* _EXERCISE AIM_: Scan the entries for the word "paint" and return every line that has it.

☆ ☆ ☆ ☆ ☆

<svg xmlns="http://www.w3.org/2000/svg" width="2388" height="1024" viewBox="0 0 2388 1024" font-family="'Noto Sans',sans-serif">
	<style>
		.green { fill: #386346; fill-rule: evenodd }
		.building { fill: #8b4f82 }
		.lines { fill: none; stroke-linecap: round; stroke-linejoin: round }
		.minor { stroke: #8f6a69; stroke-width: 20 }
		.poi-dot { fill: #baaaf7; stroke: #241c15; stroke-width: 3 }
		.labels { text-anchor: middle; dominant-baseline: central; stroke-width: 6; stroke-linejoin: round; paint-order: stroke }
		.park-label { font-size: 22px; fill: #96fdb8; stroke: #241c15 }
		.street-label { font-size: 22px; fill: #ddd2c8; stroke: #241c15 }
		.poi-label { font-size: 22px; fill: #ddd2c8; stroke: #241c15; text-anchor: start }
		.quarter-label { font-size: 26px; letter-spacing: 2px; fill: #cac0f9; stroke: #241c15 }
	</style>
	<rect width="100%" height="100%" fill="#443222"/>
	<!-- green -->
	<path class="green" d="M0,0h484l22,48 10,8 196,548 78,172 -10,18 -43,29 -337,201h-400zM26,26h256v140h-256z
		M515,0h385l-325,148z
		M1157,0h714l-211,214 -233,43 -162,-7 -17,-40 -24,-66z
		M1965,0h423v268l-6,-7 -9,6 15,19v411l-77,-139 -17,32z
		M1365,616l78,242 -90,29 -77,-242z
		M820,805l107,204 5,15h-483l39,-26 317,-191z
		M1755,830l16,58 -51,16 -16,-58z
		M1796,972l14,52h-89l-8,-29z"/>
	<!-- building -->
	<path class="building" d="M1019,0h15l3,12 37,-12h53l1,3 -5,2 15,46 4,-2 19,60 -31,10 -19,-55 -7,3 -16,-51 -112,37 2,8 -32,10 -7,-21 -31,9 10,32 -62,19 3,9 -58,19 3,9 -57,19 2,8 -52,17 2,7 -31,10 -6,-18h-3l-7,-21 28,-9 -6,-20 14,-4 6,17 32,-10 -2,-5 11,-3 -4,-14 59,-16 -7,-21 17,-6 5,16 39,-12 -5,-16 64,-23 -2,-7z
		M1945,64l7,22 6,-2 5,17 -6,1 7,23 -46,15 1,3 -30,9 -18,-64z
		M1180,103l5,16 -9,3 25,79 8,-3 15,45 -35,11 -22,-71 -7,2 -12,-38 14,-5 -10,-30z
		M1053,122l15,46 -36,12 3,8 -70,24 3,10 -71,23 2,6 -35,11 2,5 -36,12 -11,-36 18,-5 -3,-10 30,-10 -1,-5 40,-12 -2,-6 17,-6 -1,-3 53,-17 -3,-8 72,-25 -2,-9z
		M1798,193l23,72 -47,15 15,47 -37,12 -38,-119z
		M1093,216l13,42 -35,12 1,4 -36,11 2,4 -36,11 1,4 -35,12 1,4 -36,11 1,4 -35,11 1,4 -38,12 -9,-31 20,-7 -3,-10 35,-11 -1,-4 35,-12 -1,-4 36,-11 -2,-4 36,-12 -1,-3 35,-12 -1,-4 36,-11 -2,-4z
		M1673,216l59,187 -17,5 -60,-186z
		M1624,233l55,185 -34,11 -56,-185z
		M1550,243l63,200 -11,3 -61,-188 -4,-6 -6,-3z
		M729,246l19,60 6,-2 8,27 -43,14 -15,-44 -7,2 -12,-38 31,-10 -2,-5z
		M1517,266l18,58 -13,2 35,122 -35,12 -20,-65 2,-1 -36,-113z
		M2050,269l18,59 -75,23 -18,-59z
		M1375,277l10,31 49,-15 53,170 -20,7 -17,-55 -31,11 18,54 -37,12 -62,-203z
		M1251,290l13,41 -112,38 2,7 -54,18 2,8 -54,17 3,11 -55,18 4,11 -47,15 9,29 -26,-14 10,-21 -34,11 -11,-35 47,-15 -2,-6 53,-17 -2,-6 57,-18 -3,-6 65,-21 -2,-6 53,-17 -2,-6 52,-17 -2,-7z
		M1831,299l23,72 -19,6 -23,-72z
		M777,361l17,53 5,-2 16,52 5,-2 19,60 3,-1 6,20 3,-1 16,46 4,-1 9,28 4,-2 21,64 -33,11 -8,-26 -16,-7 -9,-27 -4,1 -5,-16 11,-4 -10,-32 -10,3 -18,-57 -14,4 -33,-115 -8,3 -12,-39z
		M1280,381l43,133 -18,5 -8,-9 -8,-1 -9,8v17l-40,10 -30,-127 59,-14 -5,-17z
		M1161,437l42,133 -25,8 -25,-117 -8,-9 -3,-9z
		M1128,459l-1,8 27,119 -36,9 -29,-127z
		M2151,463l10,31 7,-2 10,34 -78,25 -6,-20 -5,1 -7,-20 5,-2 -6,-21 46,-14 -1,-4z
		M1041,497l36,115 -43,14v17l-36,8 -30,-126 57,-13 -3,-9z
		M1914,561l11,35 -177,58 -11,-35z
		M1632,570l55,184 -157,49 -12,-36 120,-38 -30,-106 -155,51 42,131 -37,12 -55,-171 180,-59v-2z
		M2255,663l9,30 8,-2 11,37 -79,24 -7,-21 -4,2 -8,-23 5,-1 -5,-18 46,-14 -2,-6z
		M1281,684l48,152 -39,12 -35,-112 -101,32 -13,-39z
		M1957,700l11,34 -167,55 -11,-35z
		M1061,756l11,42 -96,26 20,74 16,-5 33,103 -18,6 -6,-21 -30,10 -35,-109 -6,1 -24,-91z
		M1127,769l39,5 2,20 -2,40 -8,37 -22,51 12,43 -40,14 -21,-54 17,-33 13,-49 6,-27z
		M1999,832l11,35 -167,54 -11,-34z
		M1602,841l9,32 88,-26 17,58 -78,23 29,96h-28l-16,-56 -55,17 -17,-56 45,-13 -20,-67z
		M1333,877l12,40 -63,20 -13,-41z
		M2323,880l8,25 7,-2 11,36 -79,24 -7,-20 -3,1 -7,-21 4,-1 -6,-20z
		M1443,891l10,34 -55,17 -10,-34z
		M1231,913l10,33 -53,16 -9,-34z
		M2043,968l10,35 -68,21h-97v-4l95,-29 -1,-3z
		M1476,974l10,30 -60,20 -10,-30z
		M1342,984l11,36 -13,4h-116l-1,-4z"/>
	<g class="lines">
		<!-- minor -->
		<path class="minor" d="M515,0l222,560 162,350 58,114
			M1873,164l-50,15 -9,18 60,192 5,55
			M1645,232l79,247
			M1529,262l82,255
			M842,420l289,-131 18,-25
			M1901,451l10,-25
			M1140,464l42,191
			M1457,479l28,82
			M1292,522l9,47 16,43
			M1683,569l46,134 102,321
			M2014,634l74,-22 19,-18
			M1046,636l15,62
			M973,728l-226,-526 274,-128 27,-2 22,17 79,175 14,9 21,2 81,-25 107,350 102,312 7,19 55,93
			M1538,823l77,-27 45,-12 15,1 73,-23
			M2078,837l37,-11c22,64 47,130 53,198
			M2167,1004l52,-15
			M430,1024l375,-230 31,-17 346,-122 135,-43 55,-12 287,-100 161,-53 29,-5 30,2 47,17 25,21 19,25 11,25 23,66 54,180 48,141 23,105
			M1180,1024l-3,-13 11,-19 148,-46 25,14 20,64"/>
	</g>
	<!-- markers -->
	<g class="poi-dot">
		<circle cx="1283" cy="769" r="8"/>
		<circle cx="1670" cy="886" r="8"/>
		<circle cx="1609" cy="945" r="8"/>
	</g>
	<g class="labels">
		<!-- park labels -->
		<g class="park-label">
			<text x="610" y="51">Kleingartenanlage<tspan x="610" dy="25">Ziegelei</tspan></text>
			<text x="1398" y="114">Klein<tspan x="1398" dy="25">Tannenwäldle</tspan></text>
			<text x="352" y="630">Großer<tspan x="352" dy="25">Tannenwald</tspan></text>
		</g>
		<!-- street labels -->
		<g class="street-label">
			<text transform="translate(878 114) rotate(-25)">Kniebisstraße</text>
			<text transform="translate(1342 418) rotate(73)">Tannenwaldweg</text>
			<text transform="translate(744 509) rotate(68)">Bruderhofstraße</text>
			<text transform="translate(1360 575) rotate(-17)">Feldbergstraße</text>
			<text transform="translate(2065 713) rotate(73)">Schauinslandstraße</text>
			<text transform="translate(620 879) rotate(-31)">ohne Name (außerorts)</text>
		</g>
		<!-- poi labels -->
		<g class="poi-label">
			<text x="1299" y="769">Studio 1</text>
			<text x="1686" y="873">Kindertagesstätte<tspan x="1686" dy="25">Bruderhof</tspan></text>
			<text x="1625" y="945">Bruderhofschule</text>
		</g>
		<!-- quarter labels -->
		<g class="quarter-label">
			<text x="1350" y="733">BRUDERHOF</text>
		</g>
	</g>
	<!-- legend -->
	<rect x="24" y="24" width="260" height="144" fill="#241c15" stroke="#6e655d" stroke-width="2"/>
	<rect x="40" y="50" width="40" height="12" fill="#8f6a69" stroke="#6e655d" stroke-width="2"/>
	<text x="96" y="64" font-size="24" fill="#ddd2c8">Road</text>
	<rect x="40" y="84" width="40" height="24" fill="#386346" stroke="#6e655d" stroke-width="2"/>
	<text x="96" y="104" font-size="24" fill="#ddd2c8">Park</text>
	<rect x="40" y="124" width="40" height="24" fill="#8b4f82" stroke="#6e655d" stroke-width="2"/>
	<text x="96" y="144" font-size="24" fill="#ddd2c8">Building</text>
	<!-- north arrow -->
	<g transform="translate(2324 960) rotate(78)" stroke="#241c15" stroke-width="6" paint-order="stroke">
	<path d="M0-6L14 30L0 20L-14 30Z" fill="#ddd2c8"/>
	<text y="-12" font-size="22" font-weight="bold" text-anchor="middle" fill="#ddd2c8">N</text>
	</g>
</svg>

☆ ☆ ☆ ☆ ☆

* _ANSWER BOX_:
		.labels { text-anchor: middle; dominant-baseline: central; stroke-width: 6; stroke-linejoin: round; paint-order: stroke }
	<g transform="translate(2324 960) rotate(78)" stroke="#241c15" stroke-width="6" paint-order="stroke">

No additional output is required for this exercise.